Speaker
Description
Primary myelofibrosis (PMF) is a malignant clonal disease of the hematopoietic system. It is characterized by an excess of fiber production in the bone marrow and eventually leads to an impaired blood cell formation and an increased risk of leukemic transformation. Although driver mutations in the genes for JAK2, CALR, and MPL have been identified in most patients, the pathophysiologic mechanisms remain incompletely understood, and curative treatment options are limited.
We developed a mechanistic non-linear ordinary differential equation model to investigate the dynamic interactions between healthy and malignant hematopoietic cells during PMF progression. The model incorporates competition for niche space, fibrosis-driven niche deterioration, differentiation dynamics and feedback regulations.

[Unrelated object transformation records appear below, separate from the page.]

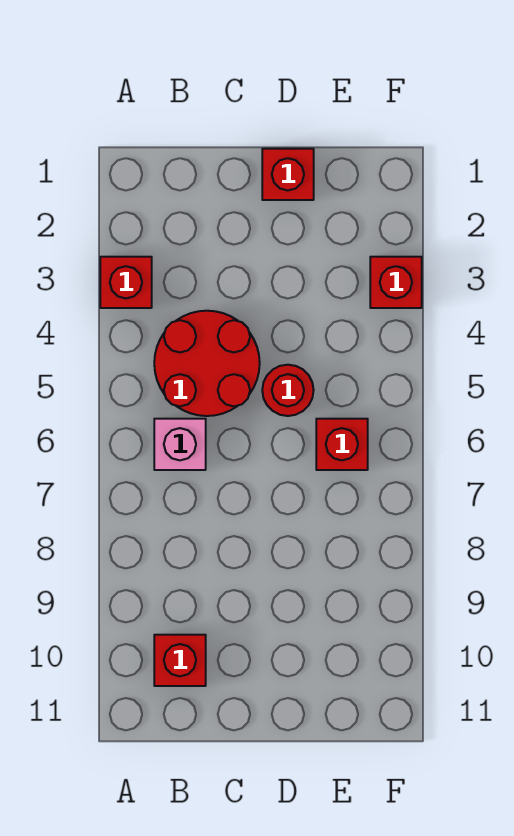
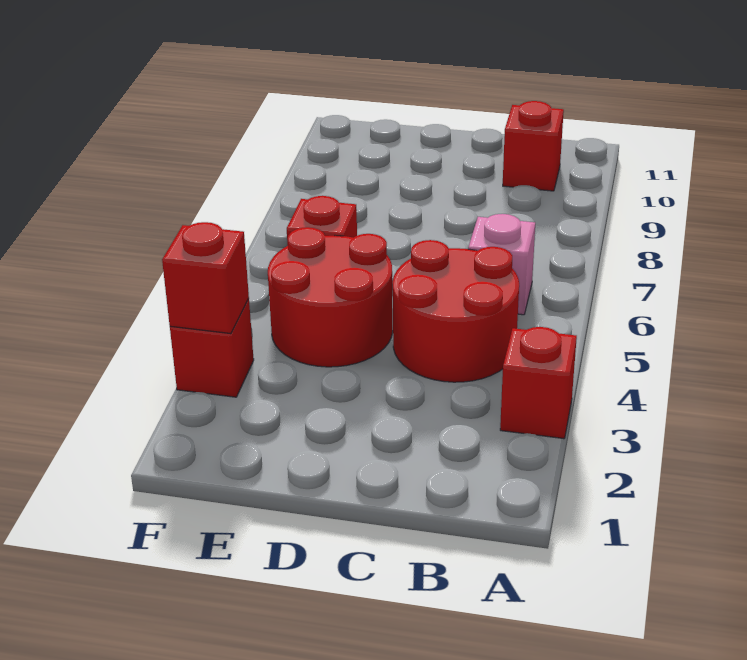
red 1x1 brick [262,149,314,200] -> red 1x1 brick moved to [162,222,249,334]
red 1x1 round brick [262,365,314,416] -> red 2x2 round brick [268,227,393,367]

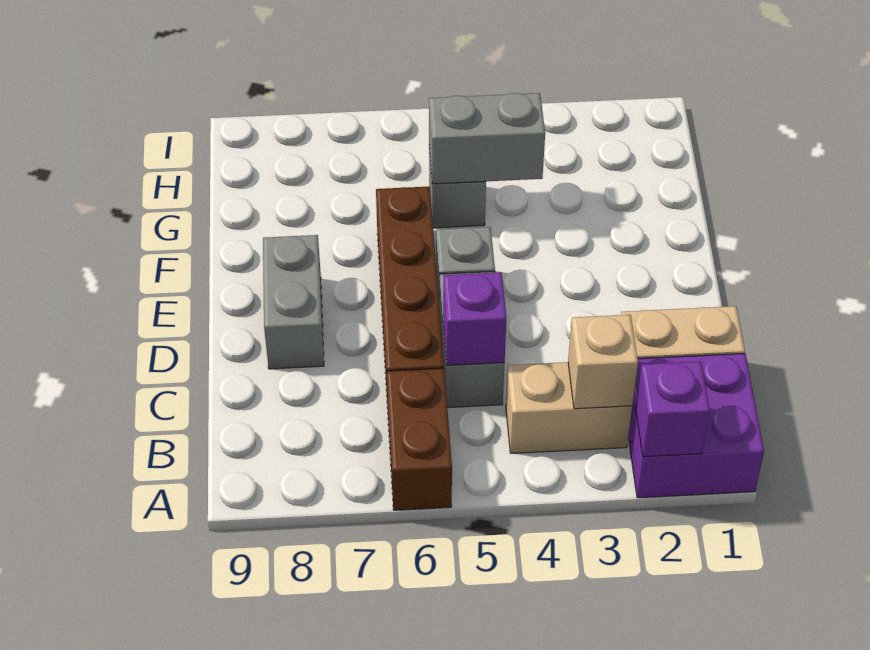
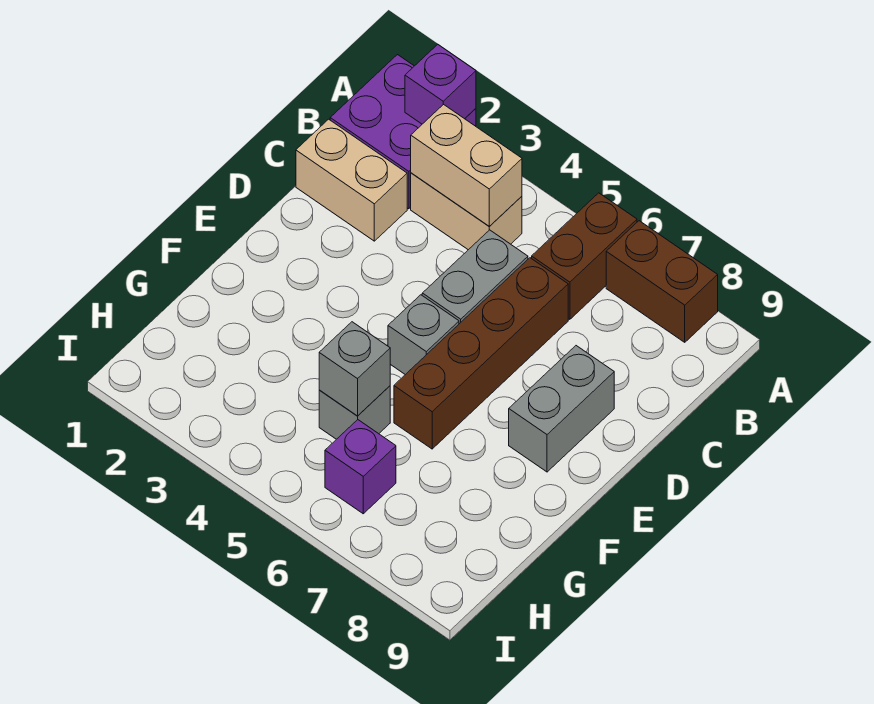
none -> brown 1x2 brick [606,221,718,342]
tan 1x1 brick [568,315,638,409] -> tan 1x2 brick [411,104,522,226]
purple 1x1 brick [443,272,506,365] -> purple 1x1 brick moved to [325,420,396,514]
grey 1x2 brick [429,93,545,184] -> grey 1x1 brick [319,322,390,416]

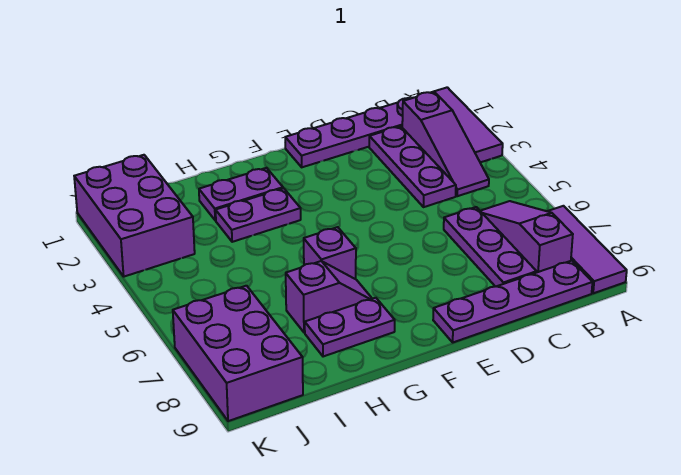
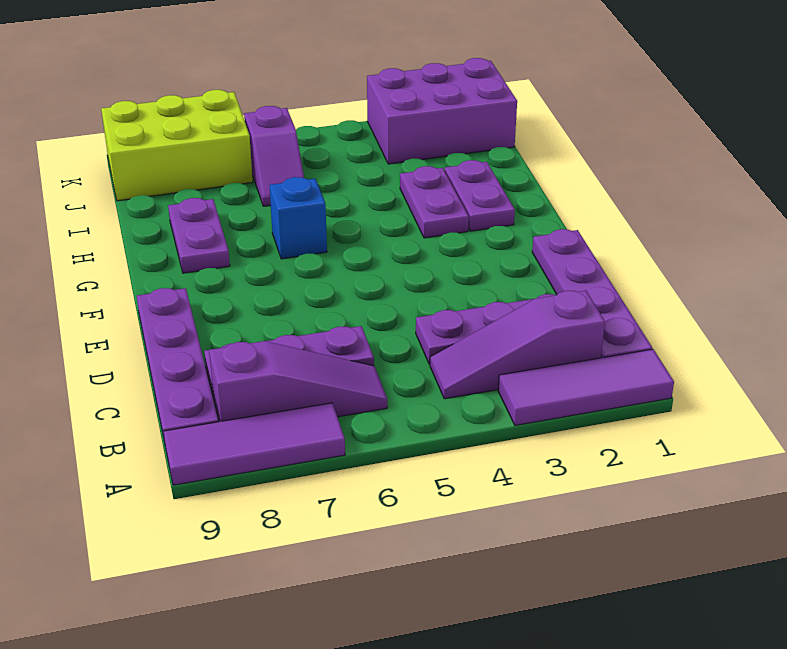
purple 1x1 brick [304,227,356,279] -> blue 1x1 brick [270,177,327,259]
purple 1x2 slope [286,261,372,333] -> purple 1x2 slope moved to [244,106,304,206]
purple 2x3 brick [173,286,303,421] -> lime 2x3 brick [101,90,253,201]

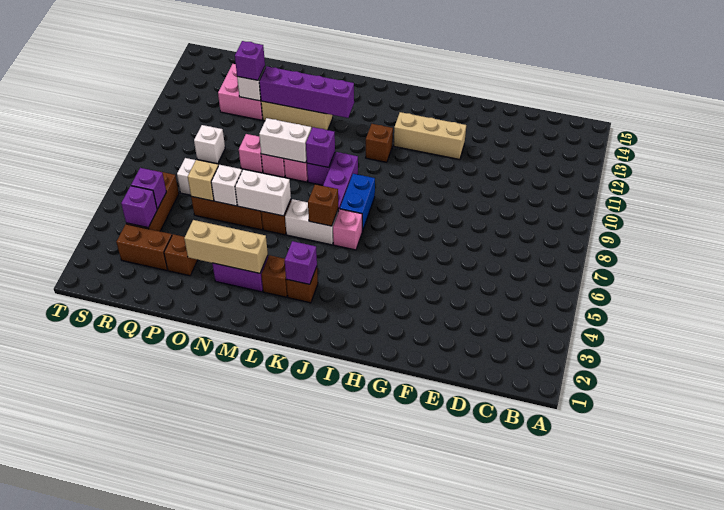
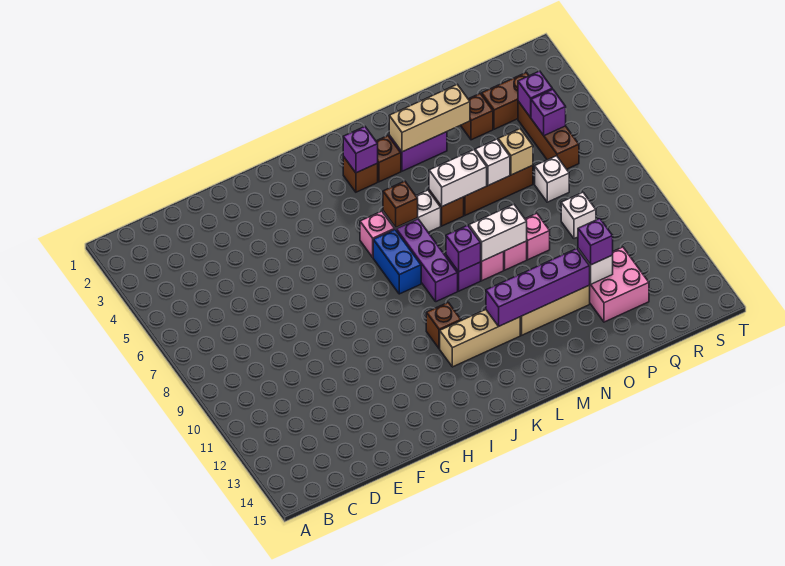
tan 1x3 brick [394,112,466,160] -> tan 1x3 brick moved to [440,310,520,367]

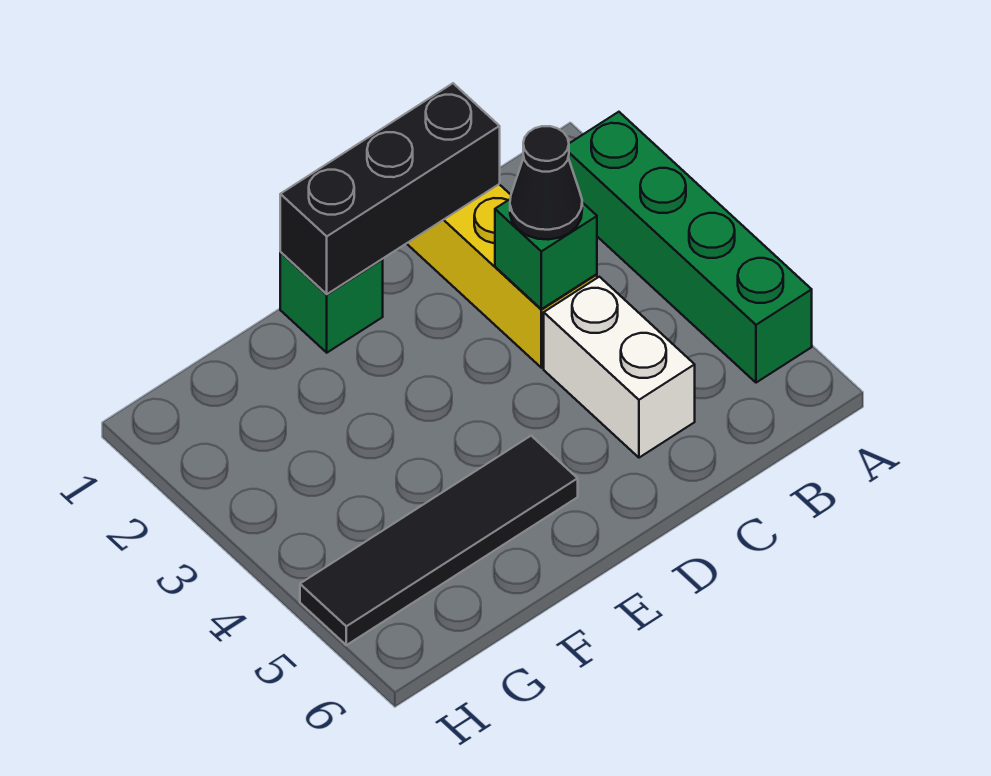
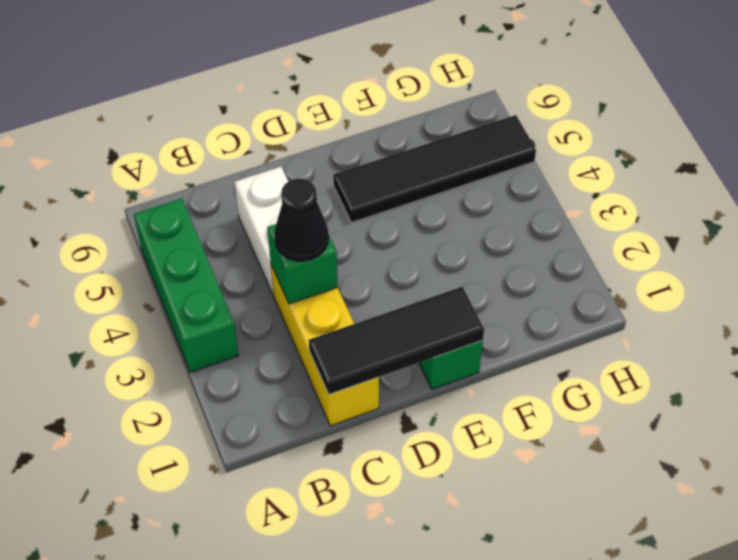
green 1x4 brick [568,112,812,383] -> green 1x3 brick [134,199,239,372]
black 1x3 brick [280,83,500,294] -> black 1x3 tile [309,287,484,394]

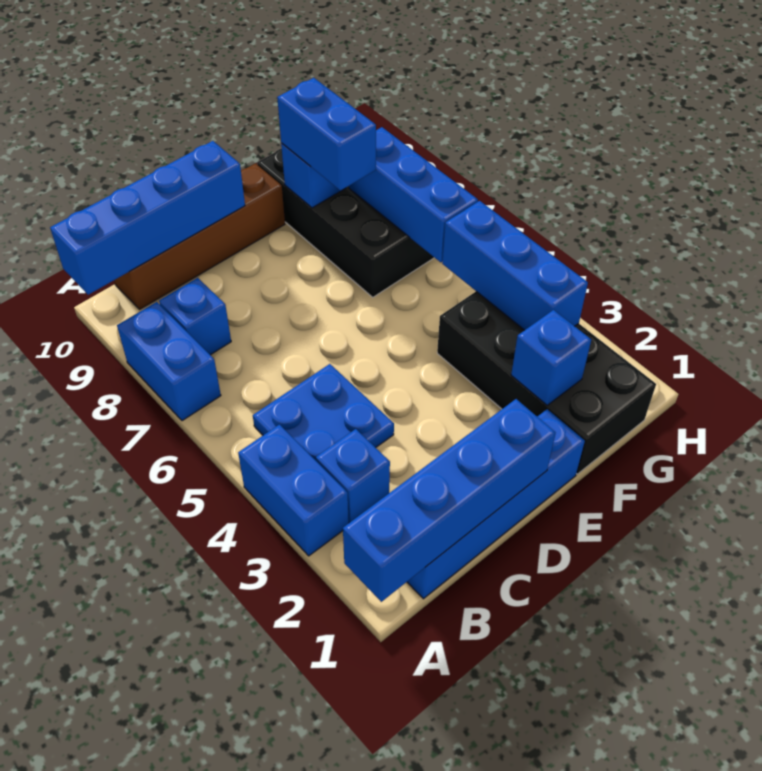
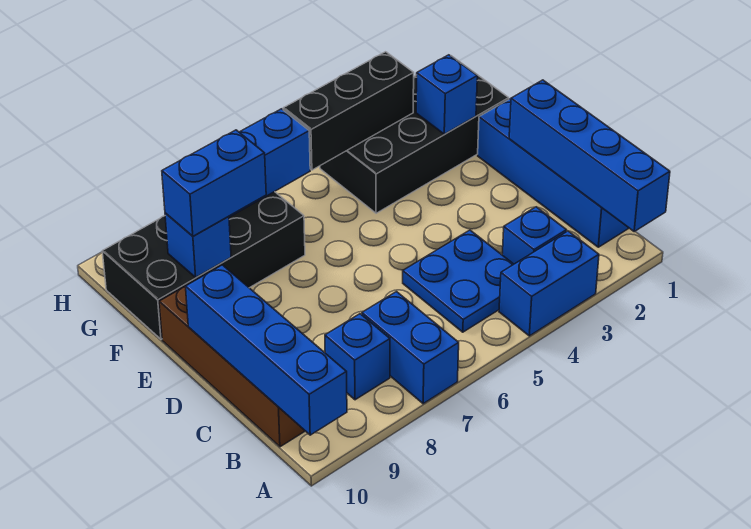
blue 1x2 brick [117,302,221,421] -> blue 1x2 brick turned to [362,292,459,404]
blue 1x3 brick [442,201,588,330] -> black 1x3 brick [283,52,414,170]

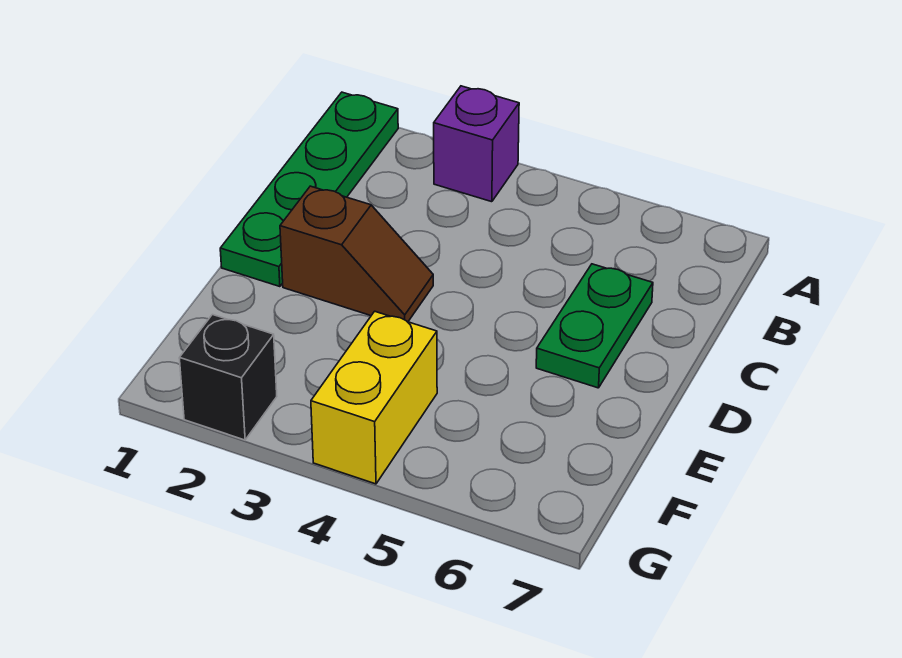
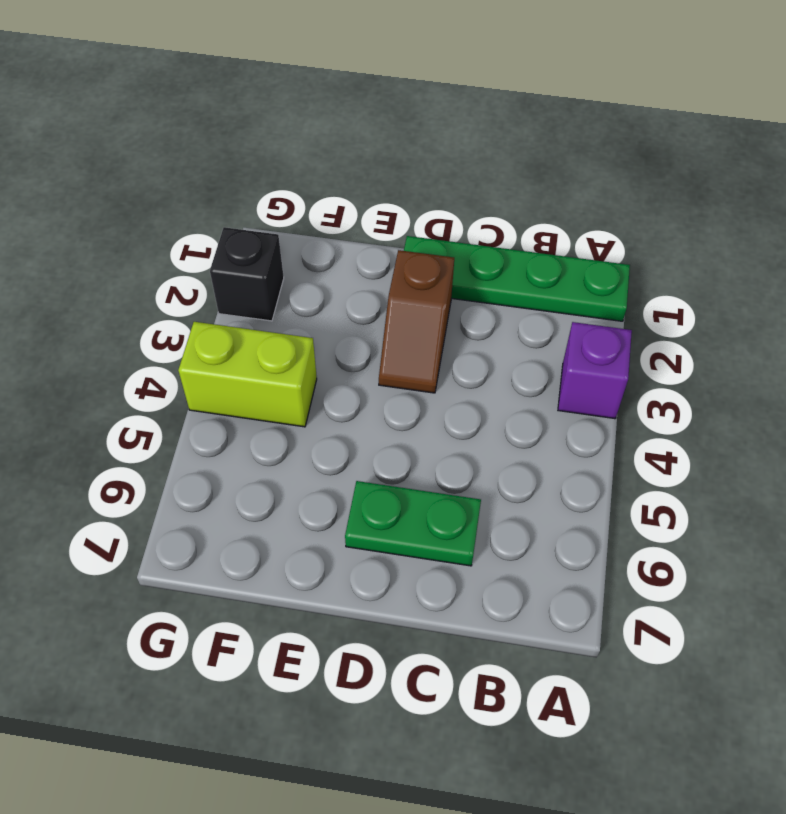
yellow 1x2 brick [311,311,437,484] -> lime 1x2 brick [178,322,317,427]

The model successfully reproduces the dynamics of mature blood cells across different disease stages. In particular, leukocyte and platelet counts increase during the early disease phase and subsequently decline, consistently with clinical observations. Simulations further indicate that the clonal expansion and competition may start decades before clinical manifestation.
Our model offers mechanistic insights into how niche deterioration and stem cell competition shape disease dynamics and contribute to inter-individual heterogeneity of the clinical course. The model can be used to identify potential therapeutic strategies aimed at preserving niche function and restoring hematopoiesis.